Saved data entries
++++
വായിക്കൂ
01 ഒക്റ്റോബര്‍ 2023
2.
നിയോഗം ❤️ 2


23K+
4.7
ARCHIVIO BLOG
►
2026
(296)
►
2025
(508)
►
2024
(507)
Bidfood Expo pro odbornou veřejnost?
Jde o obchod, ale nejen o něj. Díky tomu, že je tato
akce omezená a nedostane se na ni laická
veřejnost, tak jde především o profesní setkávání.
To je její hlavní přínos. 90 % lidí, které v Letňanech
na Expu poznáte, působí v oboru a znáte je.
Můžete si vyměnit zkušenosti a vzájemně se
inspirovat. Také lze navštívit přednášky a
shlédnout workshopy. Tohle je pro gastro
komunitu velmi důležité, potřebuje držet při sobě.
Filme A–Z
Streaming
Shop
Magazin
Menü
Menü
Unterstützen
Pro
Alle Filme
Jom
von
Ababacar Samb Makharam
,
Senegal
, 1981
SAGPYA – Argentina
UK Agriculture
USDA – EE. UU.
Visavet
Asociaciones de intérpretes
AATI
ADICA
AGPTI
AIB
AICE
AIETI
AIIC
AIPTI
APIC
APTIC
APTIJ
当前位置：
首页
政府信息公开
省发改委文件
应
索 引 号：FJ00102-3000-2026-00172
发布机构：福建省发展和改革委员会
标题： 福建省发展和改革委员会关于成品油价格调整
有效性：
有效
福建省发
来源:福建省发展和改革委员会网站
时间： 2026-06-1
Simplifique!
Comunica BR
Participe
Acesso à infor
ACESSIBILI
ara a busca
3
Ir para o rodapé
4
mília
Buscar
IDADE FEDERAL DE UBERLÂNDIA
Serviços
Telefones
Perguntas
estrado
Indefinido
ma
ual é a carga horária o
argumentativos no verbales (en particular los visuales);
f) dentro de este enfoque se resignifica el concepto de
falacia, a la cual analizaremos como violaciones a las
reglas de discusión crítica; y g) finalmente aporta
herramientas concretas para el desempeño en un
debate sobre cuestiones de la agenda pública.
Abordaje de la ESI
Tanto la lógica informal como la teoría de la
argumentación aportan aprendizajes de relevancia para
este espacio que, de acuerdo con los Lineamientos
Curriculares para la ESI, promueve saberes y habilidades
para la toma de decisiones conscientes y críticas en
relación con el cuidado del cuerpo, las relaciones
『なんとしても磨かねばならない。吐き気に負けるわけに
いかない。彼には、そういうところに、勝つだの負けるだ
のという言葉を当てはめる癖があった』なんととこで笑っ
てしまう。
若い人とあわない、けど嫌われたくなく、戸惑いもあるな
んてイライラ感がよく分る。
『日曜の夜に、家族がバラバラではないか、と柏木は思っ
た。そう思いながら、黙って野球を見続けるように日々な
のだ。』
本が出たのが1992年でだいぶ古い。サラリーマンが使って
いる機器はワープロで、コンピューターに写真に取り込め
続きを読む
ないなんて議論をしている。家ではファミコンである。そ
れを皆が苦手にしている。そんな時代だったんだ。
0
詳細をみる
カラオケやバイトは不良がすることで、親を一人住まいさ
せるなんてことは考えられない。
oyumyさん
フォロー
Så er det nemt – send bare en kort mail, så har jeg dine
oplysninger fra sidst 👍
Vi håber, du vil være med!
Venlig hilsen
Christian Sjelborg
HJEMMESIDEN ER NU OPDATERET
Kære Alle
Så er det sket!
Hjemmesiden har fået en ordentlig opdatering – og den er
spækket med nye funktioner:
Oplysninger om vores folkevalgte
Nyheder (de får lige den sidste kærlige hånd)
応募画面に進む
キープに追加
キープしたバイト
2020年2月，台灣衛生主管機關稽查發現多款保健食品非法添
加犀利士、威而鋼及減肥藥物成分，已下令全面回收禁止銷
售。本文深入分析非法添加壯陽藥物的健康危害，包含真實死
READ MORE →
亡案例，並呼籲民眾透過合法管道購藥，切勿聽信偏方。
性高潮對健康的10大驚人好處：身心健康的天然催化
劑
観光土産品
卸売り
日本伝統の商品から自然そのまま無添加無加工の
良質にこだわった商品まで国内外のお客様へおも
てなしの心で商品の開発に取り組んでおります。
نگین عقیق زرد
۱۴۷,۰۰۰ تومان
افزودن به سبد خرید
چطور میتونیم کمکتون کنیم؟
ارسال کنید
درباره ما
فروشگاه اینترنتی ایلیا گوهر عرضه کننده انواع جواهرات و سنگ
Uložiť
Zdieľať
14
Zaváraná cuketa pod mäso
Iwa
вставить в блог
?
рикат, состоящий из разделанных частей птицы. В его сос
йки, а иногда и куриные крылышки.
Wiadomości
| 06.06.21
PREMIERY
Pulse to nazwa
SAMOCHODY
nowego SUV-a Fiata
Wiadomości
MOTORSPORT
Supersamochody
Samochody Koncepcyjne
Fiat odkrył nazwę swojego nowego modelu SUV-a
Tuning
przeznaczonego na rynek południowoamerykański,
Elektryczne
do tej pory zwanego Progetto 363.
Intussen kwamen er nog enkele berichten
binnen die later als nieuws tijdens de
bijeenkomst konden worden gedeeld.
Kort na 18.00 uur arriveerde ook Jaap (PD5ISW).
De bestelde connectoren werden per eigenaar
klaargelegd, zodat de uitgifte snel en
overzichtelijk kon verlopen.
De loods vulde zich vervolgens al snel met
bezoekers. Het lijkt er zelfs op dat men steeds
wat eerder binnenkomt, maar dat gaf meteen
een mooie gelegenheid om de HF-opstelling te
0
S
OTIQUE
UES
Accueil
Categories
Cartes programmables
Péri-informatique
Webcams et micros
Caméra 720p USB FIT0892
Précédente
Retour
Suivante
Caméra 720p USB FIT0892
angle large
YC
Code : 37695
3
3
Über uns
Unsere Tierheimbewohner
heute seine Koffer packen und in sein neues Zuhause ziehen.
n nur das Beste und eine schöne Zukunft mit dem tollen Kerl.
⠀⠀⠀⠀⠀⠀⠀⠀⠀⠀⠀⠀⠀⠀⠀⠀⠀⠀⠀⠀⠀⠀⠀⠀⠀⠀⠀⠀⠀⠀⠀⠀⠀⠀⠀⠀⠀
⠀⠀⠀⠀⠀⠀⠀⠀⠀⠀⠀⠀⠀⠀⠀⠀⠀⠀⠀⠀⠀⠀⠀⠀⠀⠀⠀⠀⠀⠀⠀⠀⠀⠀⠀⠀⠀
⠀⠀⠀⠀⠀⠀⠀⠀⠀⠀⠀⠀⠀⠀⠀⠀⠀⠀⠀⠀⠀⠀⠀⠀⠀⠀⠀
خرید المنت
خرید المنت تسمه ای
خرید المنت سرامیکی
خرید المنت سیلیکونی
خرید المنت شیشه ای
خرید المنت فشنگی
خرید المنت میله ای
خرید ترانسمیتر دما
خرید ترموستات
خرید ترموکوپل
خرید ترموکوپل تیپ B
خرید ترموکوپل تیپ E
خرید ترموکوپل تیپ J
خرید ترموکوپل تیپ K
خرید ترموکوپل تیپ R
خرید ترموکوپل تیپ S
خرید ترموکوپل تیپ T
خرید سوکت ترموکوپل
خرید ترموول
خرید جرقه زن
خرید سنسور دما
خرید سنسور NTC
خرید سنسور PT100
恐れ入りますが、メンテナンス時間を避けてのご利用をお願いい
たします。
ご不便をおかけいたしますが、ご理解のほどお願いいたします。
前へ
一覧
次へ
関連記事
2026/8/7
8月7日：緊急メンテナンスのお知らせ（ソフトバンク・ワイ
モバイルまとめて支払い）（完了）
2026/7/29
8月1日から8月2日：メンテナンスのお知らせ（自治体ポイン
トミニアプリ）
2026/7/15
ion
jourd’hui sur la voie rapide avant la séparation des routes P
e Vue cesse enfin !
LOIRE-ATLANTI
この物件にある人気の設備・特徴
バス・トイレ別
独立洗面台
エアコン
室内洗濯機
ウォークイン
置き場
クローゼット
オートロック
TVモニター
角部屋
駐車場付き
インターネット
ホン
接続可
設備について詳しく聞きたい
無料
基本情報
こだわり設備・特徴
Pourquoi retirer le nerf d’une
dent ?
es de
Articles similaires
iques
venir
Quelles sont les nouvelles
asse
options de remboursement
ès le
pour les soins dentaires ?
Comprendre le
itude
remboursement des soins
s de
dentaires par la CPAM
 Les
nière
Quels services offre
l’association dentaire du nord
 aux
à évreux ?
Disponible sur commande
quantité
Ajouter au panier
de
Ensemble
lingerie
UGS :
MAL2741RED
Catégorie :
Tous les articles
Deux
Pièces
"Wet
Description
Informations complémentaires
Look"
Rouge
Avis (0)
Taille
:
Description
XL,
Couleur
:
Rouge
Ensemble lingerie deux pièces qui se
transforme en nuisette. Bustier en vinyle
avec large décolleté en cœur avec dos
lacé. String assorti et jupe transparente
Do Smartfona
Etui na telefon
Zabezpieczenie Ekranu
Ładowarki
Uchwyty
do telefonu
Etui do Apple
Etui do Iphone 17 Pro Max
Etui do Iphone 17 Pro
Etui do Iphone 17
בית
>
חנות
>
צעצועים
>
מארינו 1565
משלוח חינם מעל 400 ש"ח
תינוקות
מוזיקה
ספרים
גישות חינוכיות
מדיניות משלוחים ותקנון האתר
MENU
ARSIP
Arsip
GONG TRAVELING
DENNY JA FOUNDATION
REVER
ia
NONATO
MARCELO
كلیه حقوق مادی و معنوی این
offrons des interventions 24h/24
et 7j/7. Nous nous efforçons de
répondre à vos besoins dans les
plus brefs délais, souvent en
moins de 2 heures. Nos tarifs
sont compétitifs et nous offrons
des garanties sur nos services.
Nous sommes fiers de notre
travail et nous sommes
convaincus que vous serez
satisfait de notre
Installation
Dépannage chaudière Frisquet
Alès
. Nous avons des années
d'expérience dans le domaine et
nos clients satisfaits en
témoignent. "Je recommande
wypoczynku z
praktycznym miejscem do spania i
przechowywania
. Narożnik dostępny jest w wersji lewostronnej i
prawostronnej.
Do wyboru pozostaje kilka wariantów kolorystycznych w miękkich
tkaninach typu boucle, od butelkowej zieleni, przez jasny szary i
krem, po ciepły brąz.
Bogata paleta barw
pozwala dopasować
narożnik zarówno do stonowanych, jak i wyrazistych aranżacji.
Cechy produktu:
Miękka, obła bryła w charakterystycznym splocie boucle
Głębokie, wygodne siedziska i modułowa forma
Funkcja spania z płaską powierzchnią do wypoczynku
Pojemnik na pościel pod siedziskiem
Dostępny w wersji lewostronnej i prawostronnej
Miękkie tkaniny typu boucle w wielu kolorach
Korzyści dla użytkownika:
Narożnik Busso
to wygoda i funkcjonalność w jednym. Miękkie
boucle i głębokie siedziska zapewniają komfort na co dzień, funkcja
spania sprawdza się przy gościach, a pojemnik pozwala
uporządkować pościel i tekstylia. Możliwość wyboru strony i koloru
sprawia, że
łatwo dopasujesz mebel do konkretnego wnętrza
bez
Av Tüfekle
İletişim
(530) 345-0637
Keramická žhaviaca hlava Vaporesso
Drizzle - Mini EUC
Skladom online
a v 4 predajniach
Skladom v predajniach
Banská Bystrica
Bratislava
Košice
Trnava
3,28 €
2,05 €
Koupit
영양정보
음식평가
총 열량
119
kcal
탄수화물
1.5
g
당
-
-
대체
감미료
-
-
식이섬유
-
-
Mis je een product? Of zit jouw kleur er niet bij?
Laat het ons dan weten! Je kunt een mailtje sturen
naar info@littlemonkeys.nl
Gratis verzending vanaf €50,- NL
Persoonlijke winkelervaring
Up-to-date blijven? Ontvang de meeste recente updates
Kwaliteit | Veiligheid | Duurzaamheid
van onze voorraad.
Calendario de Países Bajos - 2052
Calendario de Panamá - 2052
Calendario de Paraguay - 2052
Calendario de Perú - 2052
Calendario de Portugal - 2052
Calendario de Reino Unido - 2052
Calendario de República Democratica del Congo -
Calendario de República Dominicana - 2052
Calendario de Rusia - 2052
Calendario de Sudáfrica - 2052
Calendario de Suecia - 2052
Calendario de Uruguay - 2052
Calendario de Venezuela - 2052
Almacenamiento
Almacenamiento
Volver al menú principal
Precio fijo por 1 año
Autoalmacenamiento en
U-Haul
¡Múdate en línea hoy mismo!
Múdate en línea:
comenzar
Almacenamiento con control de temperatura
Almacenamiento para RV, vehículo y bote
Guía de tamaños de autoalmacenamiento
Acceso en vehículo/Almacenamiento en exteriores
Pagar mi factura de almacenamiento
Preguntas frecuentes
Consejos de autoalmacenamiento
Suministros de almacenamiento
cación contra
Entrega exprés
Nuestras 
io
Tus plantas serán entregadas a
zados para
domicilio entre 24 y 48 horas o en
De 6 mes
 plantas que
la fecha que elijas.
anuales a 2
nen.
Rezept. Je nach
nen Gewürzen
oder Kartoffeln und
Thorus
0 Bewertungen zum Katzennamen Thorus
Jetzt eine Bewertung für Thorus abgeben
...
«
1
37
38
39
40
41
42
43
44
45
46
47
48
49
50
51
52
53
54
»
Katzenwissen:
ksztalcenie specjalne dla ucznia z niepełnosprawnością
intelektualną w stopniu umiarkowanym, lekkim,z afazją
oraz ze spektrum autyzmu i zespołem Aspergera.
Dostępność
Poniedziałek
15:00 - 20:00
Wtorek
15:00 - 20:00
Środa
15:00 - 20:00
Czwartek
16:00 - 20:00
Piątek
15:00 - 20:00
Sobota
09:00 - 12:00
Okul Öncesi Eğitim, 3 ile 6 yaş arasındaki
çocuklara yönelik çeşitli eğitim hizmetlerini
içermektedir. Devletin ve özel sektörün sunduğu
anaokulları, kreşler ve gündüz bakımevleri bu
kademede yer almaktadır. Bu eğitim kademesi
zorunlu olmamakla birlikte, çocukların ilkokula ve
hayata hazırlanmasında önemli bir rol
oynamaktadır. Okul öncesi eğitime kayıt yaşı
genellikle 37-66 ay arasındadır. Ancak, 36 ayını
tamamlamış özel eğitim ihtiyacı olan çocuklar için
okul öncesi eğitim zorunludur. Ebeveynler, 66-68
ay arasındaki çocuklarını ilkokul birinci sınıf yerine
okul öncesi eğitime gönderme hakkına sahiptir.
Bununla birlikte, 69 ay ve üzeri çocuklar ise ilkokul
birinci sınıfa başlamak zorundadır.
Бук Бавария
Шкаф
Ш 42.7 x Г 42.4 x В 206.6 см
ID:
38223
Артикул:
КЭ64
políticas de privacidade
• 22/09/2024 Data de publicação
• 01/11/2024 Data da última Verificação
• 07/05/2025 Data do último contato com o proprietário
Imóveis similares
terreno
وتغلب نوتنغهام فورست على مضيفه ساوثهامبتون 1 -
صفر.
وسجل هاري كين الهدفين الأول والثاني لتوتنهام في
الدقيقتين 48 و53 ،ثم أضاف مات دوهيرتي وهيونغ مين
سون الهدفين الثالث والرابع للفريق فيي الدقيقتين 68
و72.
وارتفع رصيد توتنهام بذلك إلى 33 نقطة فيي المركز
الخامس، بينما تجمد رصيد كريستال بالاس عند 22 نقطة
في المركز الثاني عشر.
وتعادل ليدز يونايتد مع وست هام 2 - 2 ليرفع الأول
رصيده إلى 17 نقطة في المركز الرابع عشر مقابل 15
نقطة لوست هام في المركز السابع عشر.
++++
**EXERCISE GOAL**
Copy the stretch of the records above that runs from the line with "Code : 37695" through the line with "خرید ترموول". Both end lines belong in the copy, and nothing else does.

**ANSWER TO THIS TASK**
Code : 37695
3
3
Über uns
Unsere Tierheimbewohner
heute seine Koffer packen und in sein neues Zuhause ziehen.
n nur das Beste und eine schöne Zukunft mit dem tollen Kerl.
⠀⠀⠀⠀⠀⠀⠀⠀⠀⠀⠀⠀⠀⠀⠀⠀⠀⠀⠀⠀⠀⠀⠀⠀⠀⠀⠀⠀⠀⠀⠀⠀⠀⠀⠀⠀⠀
⠀⠀⠀⠀⠀⠀⠀⠀⠀⠀⠀⠀⠀⠀⠀⠀⠀⠀⠀⠀⠀⠀⠀⠀⠀⠀⠀⠀⠀⠀⠀⠀⠀⠀⠀⠀⠀
⠀⠀⠀⠀⠀⠀⠀⠀⠀⠀⠀⠀⠀⠀⠀⠀⠀⠀⠀⠀⠀⠀⠀⠀⠀⠀⠀
خرید المنت
خرید المنت تسمه ای
خرید المنت سرامیکی
خرید المنت سیلیکونی
خرید المنت شیشه ای
خرید المنت فشنگی
خرید المنت میله ای
خرید ترانسمیتر دما
خرید ترموستات
خرید ترموکوپل
خرید ترموکوپل تیپ B
خرید ترموکوپل تیپ E
خرید ترموکوپل تیپ J
خرید ترموکوپل تیپ K
خرید ترموکوپل تیپ R
خرید ترموکوپل تیپ S
خرید ترموکوپل تیپ T
خرید سوکت ترموکوپل
خرید ترموول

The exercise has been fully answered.